Schumer: Close Gun Sale Loopholes
Sen. Chuck Schumer (D-N.Y.) said on Sunday he was going to ask the Pentagon to inform law enforcement agencies when candidates for military service are rejected for "excessive drug use."
Appearing on NBC's "Meet the Press," Schumer referred to reports that Jared Loughner, who's been charged with murder in the massacre in Arizona that left six people dead, including a federal judge, was rejected for military service because of drug use.
Loughner, though, was allowed to recently purchase a gun in Arizona.
"After Jared Loughner was interviewed the military, he was rejected by the Army because of excessive drug use," Schumer said. "Now, by law that's on the books, he should not have been allowed to buy a gun. But the law doesn't require the military to notify the FBI, and in this case they didn't."
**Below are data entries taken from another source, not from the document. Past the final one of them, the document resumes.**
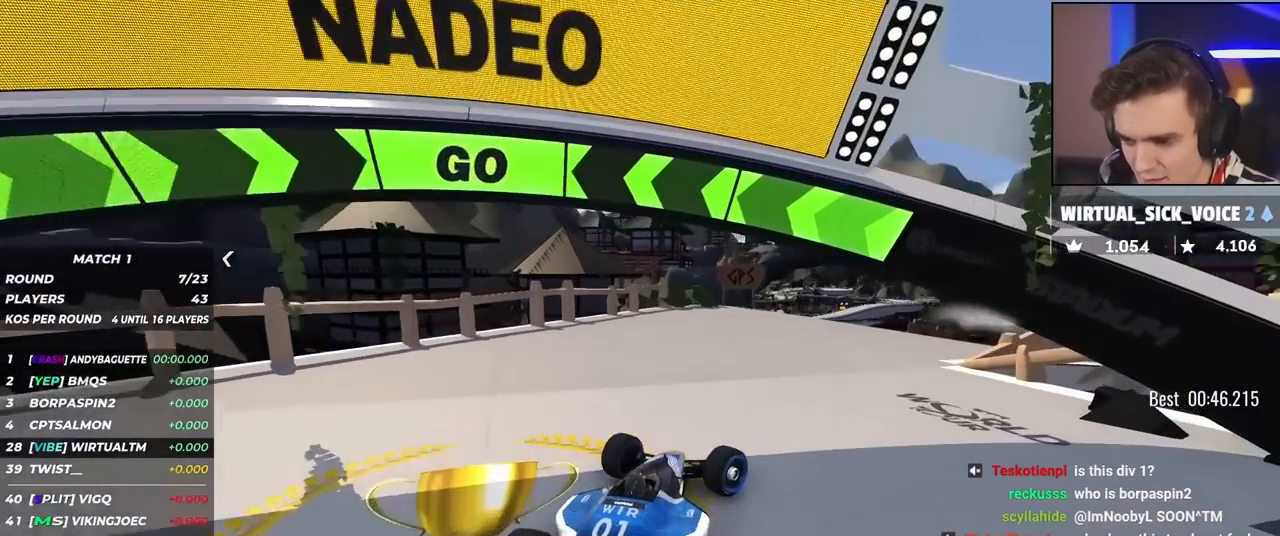
{"keys": ["right", "up"], "events": [[50, "right", "down"], [184, "right", "up"], [284, "right", "down"], [367, "right", "up"], [467, "right", "down"]]}
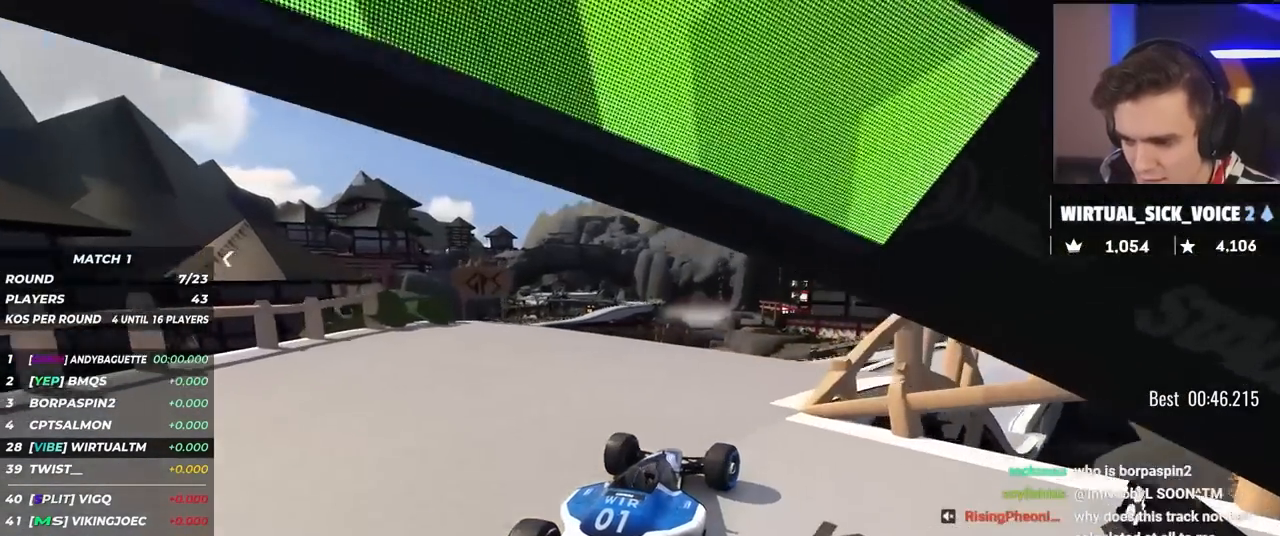
{"keys": ["up"], "events": [[100, "right", "up"], [200, "right", "down"], [250, "right", "up"]]}
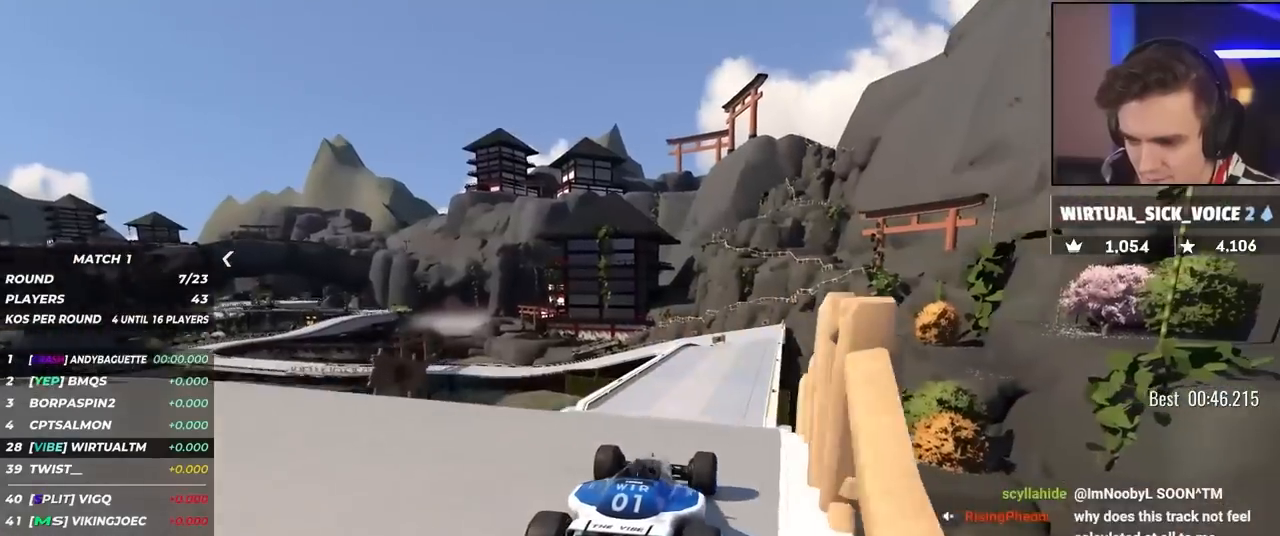
{"keys": ["up"], "events": [[167, "right", "down"], [217, "right", "up"]]}
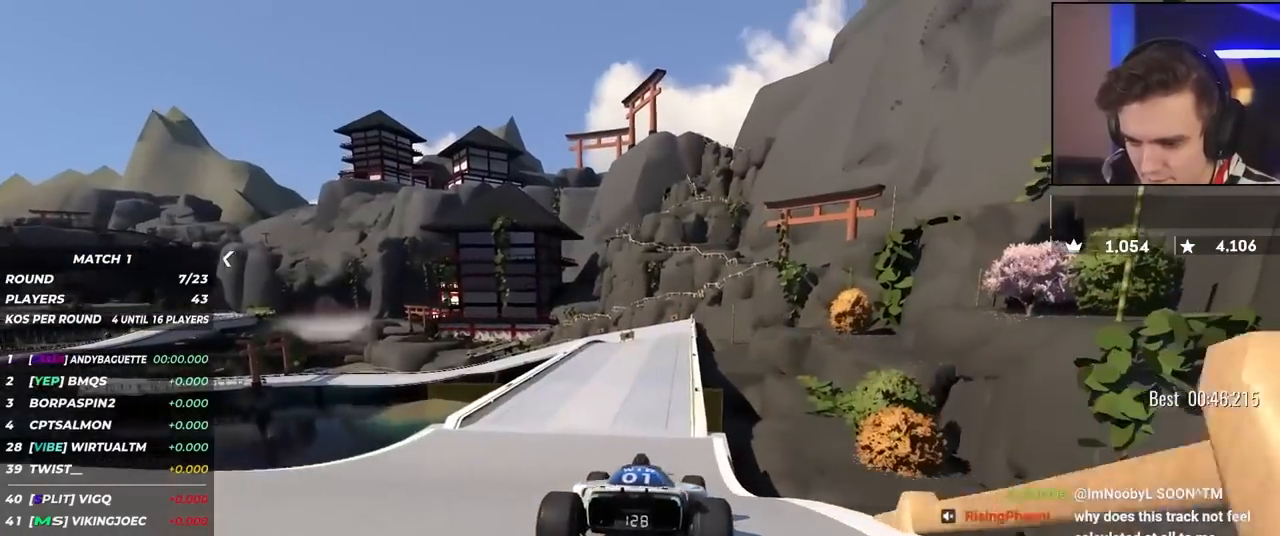
{"keys": ["up"], "events": []}
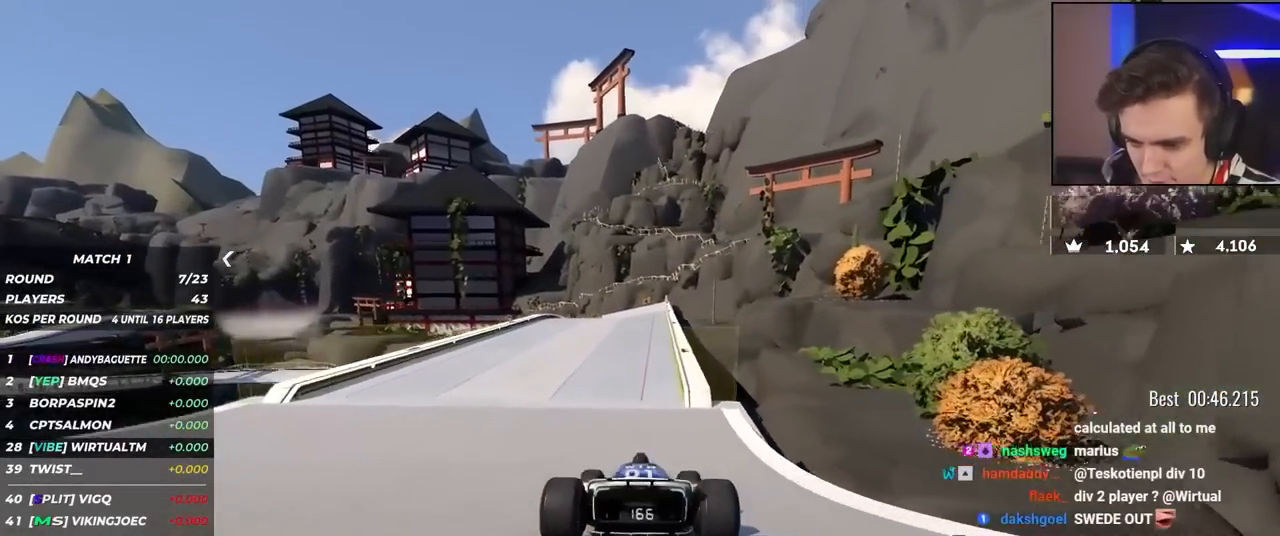
{"keys": ["up"], "events": [[334, "right", "down"], [384, "right", "up"]]}
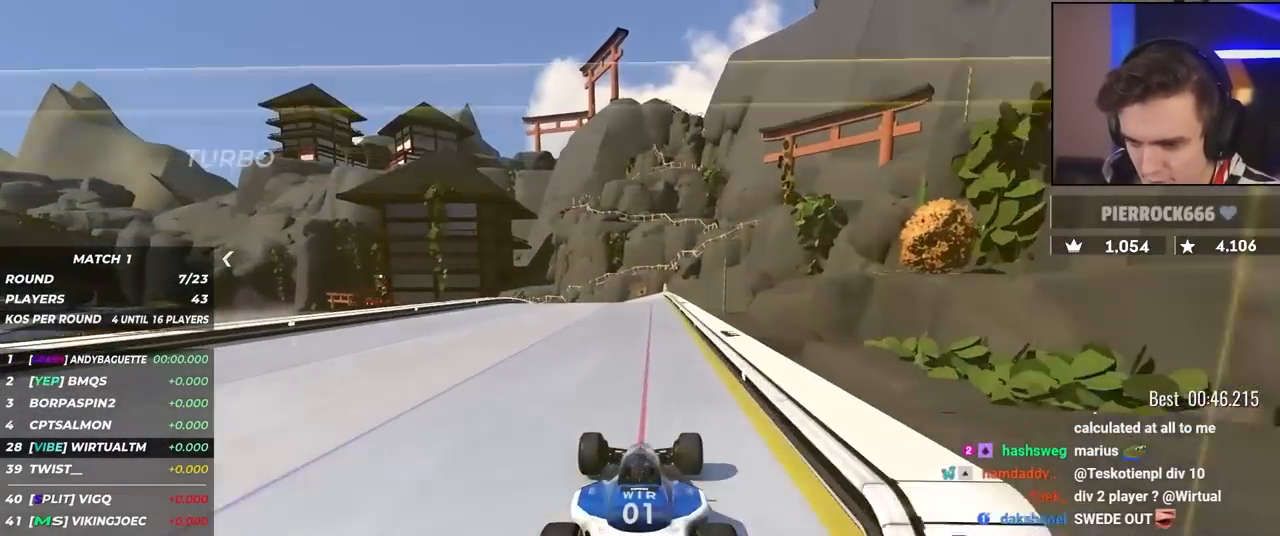
{"keys": ["up"], "events": [[450, "left", "down"], [500, "left", "up"]]}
Schumer said he would write to the Obama administration and urge the Pentagon "to notify the FBI when someone is rejected by the military for excessive drug use and that be added to the FBI database."
Schumer noted that several Democrats, including Sen. Dianne Feinstein (D-Calif.), want to reimpose restrictions on the size of ammunition clips, and he added that gun-related deaths declined in the 1990s after enactment of the assault-weapons ban. He did not call for reinstatement of that ban.